Surgery types include:
- Surgical removal of herniated material
- Laminectomy — removal of part of the vertebra to relieve nerve pressure
- Spinal fusion — fusing vertebrae together
- Disc replacement surgery
Spinal surgery carries significant risks including various complications.
Failed Back Surgery Syndrome
In some cases, surgery doesn’t relieve symptoms or symptoms recur necessitates revision surgery.
Damages in Herniated Disc Cases
Compensation in these cases include:
- Initial medical evaluation and imaging costs
- Conservative treatment costs
- Interventional pain treatment
- Surgical costs (often substantial) including surgeon fees, hospital costs, anesthesia
- Future medical care
- Additional surgical costs
- Lost wages during recovery
- Reduced ability to work, particularly for jobs involving lifting, bending, or repetitive motion
- Pain and suffering
- Effects on family relationships
Special Damages Considerations
Future Medical Care
Continuing treatment is common.
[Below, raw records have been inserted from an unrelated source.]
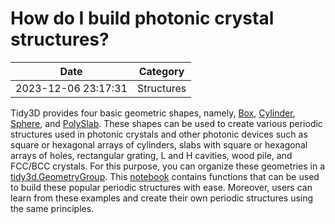 # How do I build photonic crystal structures?

| Date       | Category    |
|------------|-------------|
| 2023-12-06 23:17:31 | Structures |


Tidy3D provides four basic geometric shapes, namely, [Box](https://docs.flexcompute.com/projects/tidy3d/en/latest/_autosummary/tidy3d.Box.html?__hstc=197414576.85a08fc595b47d0b94ebfa20ba44cd6d.1696006513341.1701896316776.1701901226721.28&amp;__hssc=197414576.3.1701901226721&amp;__hsfp=3209960735), [Cylinder](https://docs.flexcompute.com/projects/tidy3d/en/latest/_autosummary/tidy3d.Cylinder.html?__hstc=197414576.85a08fc595b47d0b94ebfa20ba44cd6d.1696006513341.1701896316776.1701901226721.28&amp;__hssc=197414576.3.1701901226721&amp;__hsfp=3209960735), [Sphere](https://docs.flexcompute.com/projects/tidy3d/en/latest/_autosummary/tidy3d.Sphere.html?__hstc=197414576.85a08fc595b47d0b94ebfa20ba44cd6d.1696006513341.1701896316776.1701901226721.28&amp;__hssc=197414576.3.1701901226721&amp;__hsfp=3209960735), and [PolySlab](https://docs.flexcompute.com/projects/tidy3d/en/latest/_autosummary/tidy3d.PolySlab.html?__hstc=197414576.85a08fc595b47d0b94ebfa20ba44cd6d.1696006513341.1701896316776.1701901226721.28&amp;__hssc=197414576.3.1701901226721&amp;__hsfp=3209960735). These shapes can be used to create various periodic structures used in photonic crystals and other photonic devices such as square or hexagonal arrays of cylinders, slabs with square or hexagonal arrays of holes, rectangular grating, L and H cavities, wood pile, and FCC/BCC crystals. For this purpose, you can organize these geometries in a [tidy3d.GeometryGroup](https://docs.flexcompute.com/projects/tidy3d/en/latest/_autosummary/tidy3d.GeometryGroup.html). This [notebook](https://www.flexcompute.com/tidy3d/examples/notebooks/PhotonicCrystalsComponents/) contains functions that can be used to build these popular periodic structures with ease. Moreover, users can learn from these examples and create their own periodic structures using the same principles.
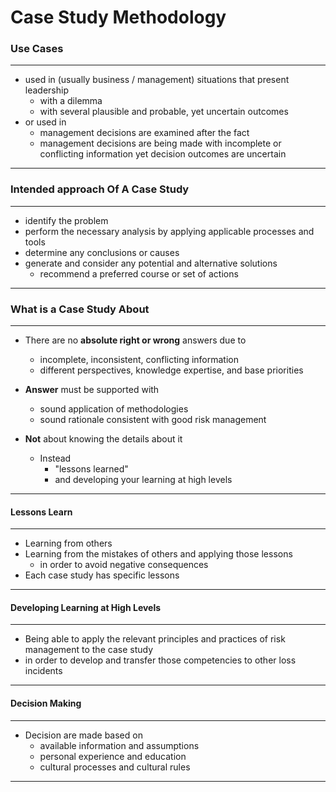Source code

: # Case Study Methodology

### Use Cases

---

- used in (usually business / management) situations that present leadership
  - with a dilemma
  - with several plausible and probable, yet uncertain outcomes 
- or used in
  - management decisions are examined after the fact
  - management decisions are being made with incomplete or conflicting information yet decision outcomes are uncertain

---

### Intended approach Of A Case Study

---

- identify the problem
- perform the necessary analysis by applying applicable processes and tools
- determine any conclusions or causes
- generate and consider any potential and alternative solutions
  - recommend a preferred course or set of actions


---

### What is a Case Study About

---

- There are no **absolute right or wrong** answers due to
  - incomplete, inconsistent, conflicting information
  - different perspectives, knowledge expertise, and base priorities
- **Answer** must be supported with
  - sound application of methodologies
  - sound rationale consistent with good risk management

- **Not** about knowing the details about it
  - Instead
    - "lessons learned" 
    - and developing your learning at high levels

---

#### Lessons Learn

---

- Learning from others
- Learning from the mistakes of others and applying those lessons 
  - in order to avoid negative consequences
- Each case study has specific lessons

---

#### Developing Learning at High Levels

---

- Being able to apply the relevant principles and practices of risk management to the case study
- in order to develop and transfer those competencies to other loss incidents

---

#### Decision Making

---

- Decision are made based on
  - available information and assumptions
  - personal experience and education
  - cultural processes and cultural rules

---

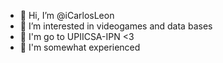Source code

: - 👋 Hi, I’m @iCarlosLeon
- 👀 I’m interested in videogames and data bases
- 🌱 I'm go to UPIICSA-IPN <3 
- 💞️ I'm somewhat experienced 


<!---
iCarlosLeon/iCarlosLeon is a ✨ special ✨ repository because its `README.md` (this file) appears on your GitHub profile.
You can click the Preview link to take a look at your changes.
--->
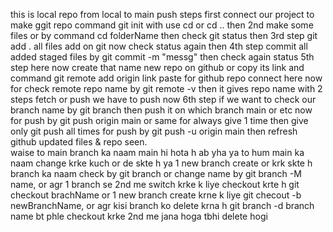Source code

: this is local repo from local to main push steps first connect our project to make ggit repo command git init with use cd or cd .. then 2nd make some files or by command cd folderName then check git status then 3rd step git add . all files add on git now check status again then 4th step commit all added staged files by git commit -m "messg" then check again status 5th step here now create that name new repo on github or copy its link and command git remote add origin link paste for github repo connect here now for check remote repo name by git remote -v then it gives repo name with 2 steps fetch or push we have to push now 6th step if we want to check our branch name by git branch then push it on which branch main or etc now for push by git push origin main or same for always give 1 time then give only git push all times for push by git push -u origin main then refresh github updated files & repo seen.
<br>
waise to main branch ka naam main hi hota h ab yha ya to hum main ka naam change krke kuch or de skte h ya 1 new branch create or krk skte h branch ka naam check by git branch or change name by git branch -M name, or agr 1 branch se 2nd me switch krke k liye checkout krte h git checkout brachName or 1 new branch create krne k liye git checout -b newBranchName, or agr kisi branch ko delete krna h git branch -d branch name bt phle checkout krke 2nd me jana hoga tbhi delete hogi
Life-care planners project lifetime medical needs.
Surgery Risk and Future Surgery
Probable future surgery are recoverable.
Diminished Earning Capacity
Vocational impact drives major economic damages.
Common Insurance Defenses
“It’s All Pre-Existing”
Defense’s primary argument. “This was already there”.
Defeating this defense requires:
- Establishing pre-accident asymptomatic status
- Medical expert opinion on causation
- Documentation of sudden symptom onset
- Eggshell plaintiff doctrine
“Improper Treatment”
Treatment compliance challenges.
“Surgery Wasn’t Necessary”
“You didn’t need that surgery”.
“Comparative Fault”
Defense pushes shared-fault arguments.
“Daubert Challenges to Medical Experts”
Expert qualification challenges.
Critical Steps After an Incident Causing Potential Disc Injury
Get Immediate Medical Attention
Same-day medical evaluation. Even modest symptoms require evaluation.
Document All Symptoms
Document every symptom. All symptom manifestations build the case foundation.
Follow Through With Treatment
Consistent treatment without gaps protects against treatment gap defenses.
Get Imaging Studies as Needed
MRI is essential for serious disc cases.
Maintain Functional Capacity Documentation
Document how the injury affects daily activities and work illustrates ongoing impact.
Don’t Sign Releases Without Counsel
Carriers want quick resolution. The full damages picture takes time to emerge. Early settlement is rarely in your interest.
Attorney Costs
Counsel handling these cases charge no upfront fees. Specialty expertise costs reimbursed from the recovery.
Don’t Wait
Disc injuries develop over time. Comprehensive early documentation provides the best evidence. The legal time limit continues running. Engaging counsel right away positions the case for the substantial recovery serious disc injuries can produce.